------ Provided records

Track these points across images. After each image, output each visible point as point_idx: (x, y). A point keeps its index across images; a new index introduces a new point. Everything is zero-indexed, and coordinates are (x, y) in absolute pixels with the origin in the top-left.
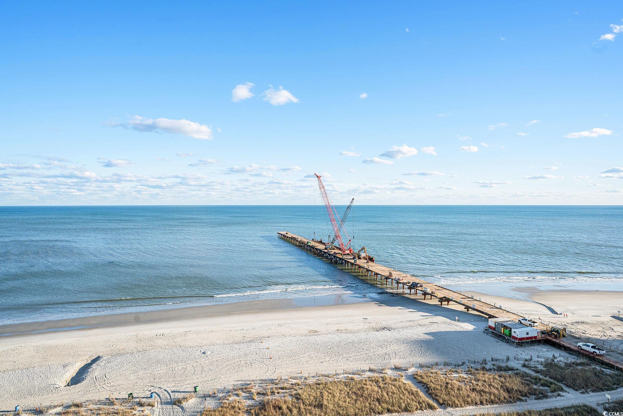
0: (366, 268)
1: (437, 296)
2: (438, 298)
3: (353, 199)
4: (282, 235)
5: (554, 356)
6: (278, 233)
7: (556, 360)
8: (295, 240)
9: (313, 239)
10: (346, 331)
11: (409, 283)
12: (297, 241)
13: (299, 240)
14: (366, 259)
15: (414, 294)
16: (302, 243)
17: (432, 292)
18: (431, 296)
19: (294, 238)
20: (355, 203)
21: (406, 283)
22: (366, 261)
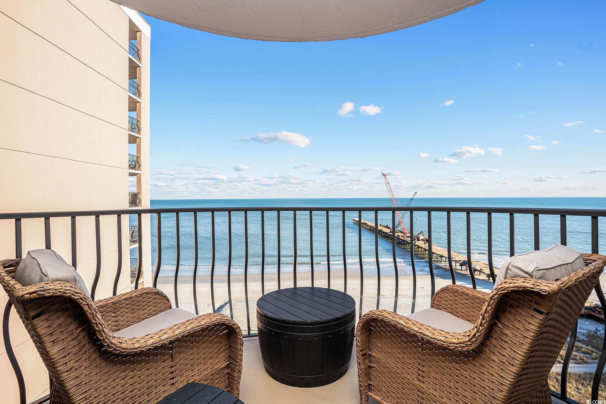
0: (424, 248)
1: (484, 272)
2: (487, 274)
3: (416, 193)
4: (356, 221)
5: (597, 329)
6: (353, 220)
7: (598, 333)
8: (366, 225)
9: (381, 225)
10: (407, 296)
11: (460, 261)
12: (368, 226)
13: (370, 225)
14: (424, 241)
15: (465, 270)
16: (372, 227)
17: (481, 269)
18: (480, 272)
19: (366, 223)
20: (417, 196)
21: (458, 261)
22: (424, 242)
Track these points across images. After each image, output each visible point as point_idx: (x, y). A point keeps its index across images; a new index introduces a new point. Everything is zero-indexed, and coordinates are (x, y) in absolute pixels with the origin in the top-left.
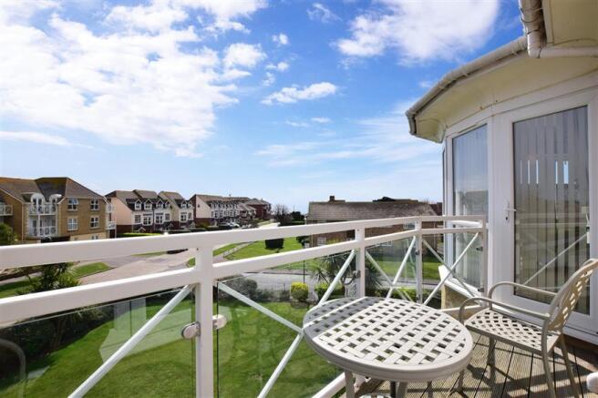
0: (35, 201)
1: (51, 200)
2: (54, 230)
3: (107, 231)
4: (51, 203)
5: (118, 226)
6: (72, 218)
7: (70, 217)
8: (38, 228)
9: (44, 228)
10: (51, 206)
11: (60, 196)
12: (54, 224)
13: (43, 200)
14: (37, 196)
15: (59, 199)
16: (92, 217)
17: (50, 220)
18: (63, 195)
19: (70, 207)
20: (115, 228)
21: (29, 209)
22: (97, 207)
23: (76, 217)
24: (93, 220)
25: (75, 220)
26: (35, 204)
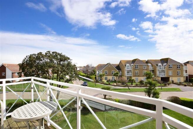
0: (159, 66)
1: (164, 65)
2: (164, 75)
3: (184, 77)
4: (164, 66)
5: (189, 75)
6: (170, 71)
7: (169, 71)
8: (160, 74)
9: (162, 74)
10: (163, 67)
11: (166, 64)
12: (164, 73)
13: (162, 65)
14: (160, 64)
15: (166, 65)
16: (178, 71)
17: (163, 71)
18: (167, 64)
19: (169, 67)
20: (188, 76)
21: (158, 68)
22: (179, 67)
23: (172, 71)
24: (178, 72)
25: (171, 72)
26: (159, 67)
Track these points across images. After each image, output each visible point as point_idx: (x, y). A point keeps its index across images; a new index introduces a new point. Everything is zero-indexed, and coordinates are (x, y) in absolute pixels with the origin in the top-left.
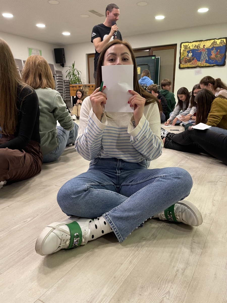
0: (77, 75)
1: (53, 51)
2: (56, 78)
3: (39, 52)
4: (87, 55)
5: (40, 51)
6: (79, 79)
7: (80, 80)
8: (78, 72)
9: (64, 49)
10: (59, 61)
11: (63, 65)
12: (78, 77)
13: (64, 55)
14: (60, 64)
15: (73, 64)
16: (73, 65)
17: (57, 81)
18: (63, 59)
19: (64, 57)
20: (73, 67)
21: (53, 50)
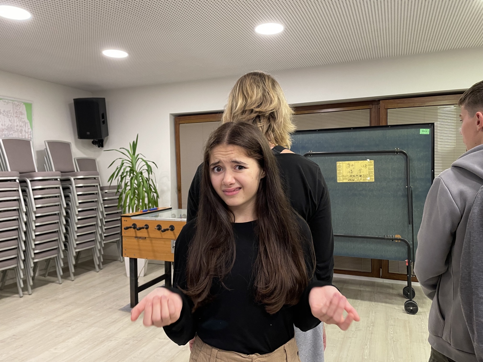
0: (145, 175)
1: (70, 105)
2: (74, 186)
3: (23, 109)
4: (173, 117)
5: (29, 106)
6: (150, 185)
7: (155, 189)
8: (149, 166)
9: (104, 99)
10: (88, 133)
11: (100, 143)
12: (148, 180)
13: (104, 116)
14: (92, 140)
15: (134, 142)
16: (134, 146)
17: (78, 195)
18: (103, 126)
19: (104, 122)
20: (131, 152)
21: (73, 102)
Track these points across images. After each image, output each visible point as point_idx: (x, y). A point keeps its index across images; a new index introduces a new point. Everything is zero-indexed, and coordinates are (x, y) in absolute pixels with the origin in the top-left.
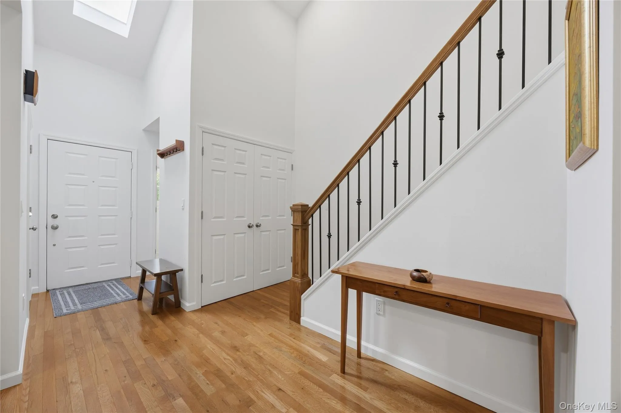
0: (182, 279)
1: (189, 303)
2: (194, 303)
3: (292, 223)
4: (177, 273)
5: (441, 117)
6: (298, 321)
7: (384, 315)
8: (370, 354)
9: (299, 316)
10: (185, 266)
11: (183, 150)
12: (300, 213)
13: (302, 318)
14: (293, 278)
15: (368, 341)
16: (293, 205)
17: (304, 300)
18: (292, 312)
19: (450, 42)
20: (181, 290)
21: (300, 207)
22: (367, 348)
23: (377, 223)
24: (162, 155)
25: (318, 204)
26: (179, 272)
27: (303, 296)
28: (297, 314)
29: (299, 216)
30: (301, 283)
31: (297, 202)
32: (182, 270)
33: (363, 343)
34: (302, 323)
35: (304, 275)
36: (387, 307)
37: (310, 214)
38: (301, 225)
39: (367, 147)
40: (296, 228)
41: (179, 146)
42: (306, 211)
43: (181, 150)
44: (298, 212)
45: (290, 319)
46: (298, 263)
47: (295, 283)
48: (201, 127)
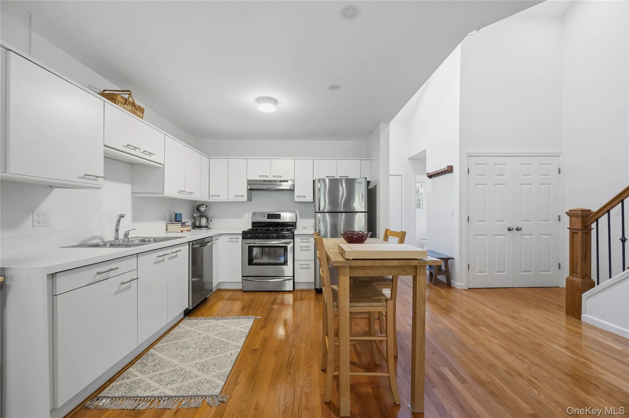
0: (452, 265)
1: (459, 283)
2: (464, 284)
3: (569, 227)
4: (448, 261)
6: (578, 318)
9: (580, 313)
10: (456, 256)
11: (452, 172)
12: (580, 218)
13: (583, 315)
14: (570, 277)
16: (570, 210)
17: (586, 298)
18: (569, 308)
20: (451, 273)
21: (580, 212)
24: (430, 176)
25: (606, 209)
26: (450, 260)
27: (584, 295)
28: (576, 310)
29: (579, 221)
30: (582, 283)
31: (575, 208)
32: (453, 258)
34: (583, 319)
35: (586, 275)
37: (595, 218)
38: (581, 228)
40: (574, 231)
41: (450, 170)
42: (587, 216)
43: (450, 172)
44: (576, 216)
45: (567, 313)
46: (577, 264)
47: (572, 282)
48: (467, 153)
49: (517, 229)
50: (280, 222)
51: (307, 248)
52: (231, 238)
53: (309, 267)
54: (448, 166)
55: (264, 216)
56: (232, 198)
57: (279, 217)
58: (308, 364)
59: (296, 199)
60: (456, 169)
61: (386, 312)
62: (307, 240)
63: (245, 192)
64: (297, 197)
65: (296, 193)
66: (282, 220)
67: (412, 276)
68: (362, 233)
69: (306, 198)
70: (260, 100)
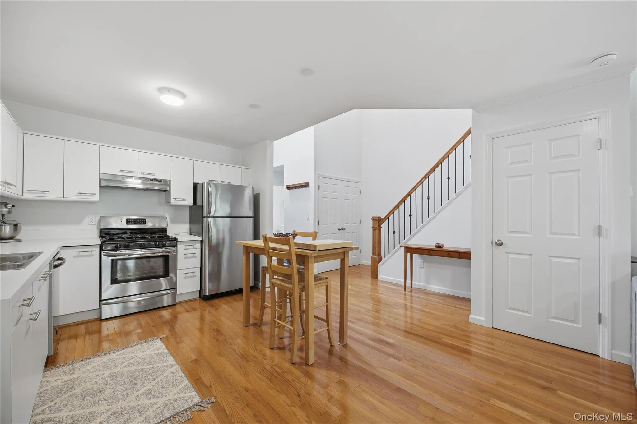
5: (449, 179)
6: (377, 278)
7: (423, 268)
8: (417, 287)
9: (377, 275)
11: (308, 187)
13: (379, 276)
14: (372, 256)
15: (415, 281)
16: (373, 217)
17: (380, 266)
18: (372, 274)
19: (452, 148)
21: (377, 218)
22: (415, 284)
23: (420, 226)
24: (289, 188)
25: (387, 217)
27: (379, 264)
28: (375, 274)
29: (376, 223)
30: (378, 258)
31: (374, 216)
33: (413, 282)
34: (379, 278)
35: (379, 254)
36: (425, 264)
37: (383, 221)
38: (377, 227)
39: (414, 189)
40: (374, 229)
41: (306, 185)
42: (380, 220)
43: (307, 187)
44: (376, 220)
45: (372, 277)
46: (376, 248)
47: (374, 258)
48: (318, 175)
49: (343, 229)
50: (146, 228)
51: (192, 255)
52: (80, 252)
53: (194, 275)
54: (305, 182)
55: (121, 221)
56: (71, 195)
57: (143, 222)
58: (256, 350)
59: (173, 202)
60: (311, 185)
61: (326, 286)
62: (192, 247)
63: (96, 189)
64: (174, 200)
65: (173, 195)
66: (147, 225)
67: (340, 259)
68: (286, 234)
69: (185, 201)
70: (161, 90)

------------

* What the task requires: Output nothing but the records, word for word, and none of their pictures.

* Task response:
Track these points across images. After each image, output each visible point as point_idx: (x, y). A point keeps its index across images; a new index introduces a new point. Everything is zero-indexed, and coordinates are (x, y) in absolute pixels with the origin in the top-left.
0: (366, 268)
1: (437, 296)
2: (438, 298)
3: (353, 199)
4: (282, 235)
5: (554, 356)
6: (278, 233)
7: (556, 360)
8: (295, 240)
9: (313, 239)
10: (346, 331)
11: (409, 283)
12: (297, 241)
13: (299, 240)
14: (366, 259)
15: (414, 294)
16: (302, 243)
17: (432, 292)
18: (431, 296)
19: (294, 238)
20: (355, 203)
21: (406, 283)
22: (366, 261)
0: (424, 248)
1: (484, 272)
2: (487, 274)
3: (416, 193)
4: (356, 221)
5: (597, 329)
6: (353, 220)
7: (598, 333)
8: (366, 225)
9: (381, 225)
10: (407, 296)
11: (460, 261)
12: (368, 226)
13: (370, 225)
14: (424, 241)
15: (465, 270)
16: (372, 227)
17: (481, 269)
18: (480, 272)
19: (366, 223)
20: (417, 196)
21: (458, 261)
22: (424, 242)
Track these points across images. After each image, output each visible point as point_idx: (x, y). A point keeps its index across images; a new index introduces a new point. Everything is zero-indexed, and coordinates are (x, y) in absolute pixels with the origin in the top-left.
0: (35, 201)
1: (51, 200)
2: (54, 230)
3: (107, 231)
4: (51, 203)
5: (118, 226)
6: (72, 218)
7: (70, 217)
8: (38, 228)
9: (44, 228)
10: (51, 206)
11: (60, 196)
12: (54, 224)
13: (43, 200)
14: (37, 196)
15: (59, 199)
16: (92, 217)
17: (50, 220)
18: (63, 195)
19: (70, 207)
20: (115, 228)
21: (29, 209)
22: (97, 207)
23: (76, 217)
24: (93, 220)
25: (75, 220)
26: (35, 204)
0: (159, 66)
1: (164, 65)
2: (164, 75)
3: (184, 77)
4: (164, 66)
5: (189, 75)
6: (170, 71)
7: (169, 71)
8: (160, 74)
9: (162, 74)
10: (163, 67)
11: (166, 64)
12: (164, 73)
13: (162, 65)
14: (160, 64)
15: (166, 65)
16: (178, 71)
17: (163, 71)
18: (167, 64)
19: (169, 67)
20: (188, 76)
21: (158, 68)
22: (179, 67)
23: (172, 71)
24: (178, 72)
25: (171, 72)
26: (159, 67)
Track these points across images. After each image, output each visible point as point_idx: (x, y). A point keeps its index across images; a new index introduces a new point. Everything is zero-indexed, and coordinates are (x, y) in absolute pixels with the origin in the top-left.
0: (77, 75)
1: (53, 51)
2: (56, 78)
3: (39, 52)
4: (87, 55)
5: (40, 51)
6: (79, 79)
7: (80, 80)
8: (78, 72)
9: (64, 49)
10: (59, 61)
11: (63, 65)
12: (78, 77)
13: (64, 55)
14: (60, 64)
15: (73, 64)
16: (73, 65)
17: (57, 81)
18: (63, 59)
19: (64, 57)
20: (73, 67)
21: (53, 50)
0: (145, 175)
1: (70, 105)
2: (74, 186)
3: (23, 109)
4: (173, 117)
5: (29, 106)
6: (150, 185)
7: (155, 189)
8: (149, 166)
9: (104, 99)
10: (88, 133)
11: (100, 143)
12: (148, 180)
13: (104, 116)
14: (92, 140)
15: (134, 142)
16: (134, 146)
17: (78, 195)
18: (103, 126)
19: (104, 122)
20: (131, 152)
21: (73, 102)
Track these points across images. After each image, output each visible point as point_idx: (x, y). A point keeps its index across images; a new index introduces a new point. Everything is zero-indexed, and coordinates are (x, y) in absolute pixels with the origin in the top-left.
0: (182, 279)
1: (189, 303)
2: (194, 303)
3: (292, 223)
4: (177, 273)
5: (441, 117)
6: (298, 321)
7: (384, 315)
8: (370, 354)
9: (299, 316)
10: (185, 266)
11: (183, 150)
12: (300, 213)
13: (302, 318)
14: (293, 278)
15: (368, 341)
16: (293, 205)
17: (304, 300)
18: (292, 312)
19: (450, 42)
20: (181, 290)
21: (300, 207)
22: (367, 348)
23: (377, 223)
24: (162, 155)
25: (318, 204)
26: (179, 272)
27: (303, 296)
28: (297, 314)
29: (299, 216)
30: (301, 283)
31: (297, 202)
32: (182, 270)
33: (363, 343)
34: (302, 323)
35: (304, 275)
36: (387, 307)
37: (310, 214)
38: (301, 225)
39: (367, 147)
40: (296, 228)
41: (179, 146)
42: (306, 211)
43: (181, 150)
44: (298, 212)
45: (290, 319)
46: (298, 263)
47: (295, 283)
48: (201, 127)
0: (452, 265)
1: (459, 283)
2: (464, 284)
3: (569, 227)
4: (448, 261)
6: (578, 318)
9: (580, 313)
10: (456, 256)
11: (452, 172)
12: (580, 218)
13: (583, 315)
14: (570, 277)
16: (570, 210)
17: (586, 298)
18: (569, 308)
20: (451, 273)
21: (580, 212)
24: (430, 176)
25: (606, 209)
26: (450, 260)
27: (584, 295)
28: (576, 310)
29: (579, 221)
30: (582, 283)
31: (575, 208)
32: (453, 258)
34: (583, 319)
35: (586, 275)
37: (595, 218)
38: (581, 228)
40: (574, 231)
41: (450, 170)
42: (587, 216)
43: (450, 172)
44: (576, 216)
45: (567, 313)
46: (577, 264)
47: (572, 282)
48: (467, 153)
49: (517, 229)
50: (280, 222)
51: (307, 248)
52: (231, 238)
53: (309, 267)
54: (448, 166)
55: (264, 216)
56: (232, 198)
57: (279, 217)
58: (308, 364)
59: (296, 199)
60: (456, 169)
61: (386, 312)
62: (307, 240)
63: (245, 192)
64: (297, 197)
65: (296, 193)
66: (282, 220)
67: (412, 276)
68: (362, 233)
69: (306, 198)
70: (260, 100)
5: (449, 179)
6: (377, 278)
7: (423, 268)
8: (417, 287)
9: (377, 275)
11: (308, 187)
13: (379, 276)
14: (372, 256)
15: (415, 281)
16: (373, 217)
17: (380, 266)
18: (372, 274)
19: (452, 148)
21: (377, 218)
22: (415, 284)
23: (420, 226)
24: (289, 188)
25: (387, 217)
27: (379, 264)
28: (375, 274)
29: (376, 223)
30: (378, 258)
31: (374, 216)
33: (413, 282)
34: (379, 278)
35: (379, 254)
36: (425, 264)
37: (383, 221)
38: (377, 227)
39: (414, 189)
40: (374, 229)
41: (306, 185)
42: (380, 220)
43: (307, 187)
44: (376, 220)
45: (372, 277)
46: (376, 248)
47: (374, 258)
48: (318, 175)
49: (343, 229)
50: (146, 228)
51: (192, 255)
52: (80, 252)
53: (194, 275)
54: (305, 182)
55: (121, 221)
56: (71, 195)
57: (143, 222)
58: (256, 350)
59: (173, 202)
60: (311, 185)
61: (326, 286)
62: (192, 247)
63: (96, 189)
64: (174, 200)
65: (173, 195)
66: (147, 225)
67: (340, 259)
68: (286, 234)
69: (185, 201)
70: (161, 90)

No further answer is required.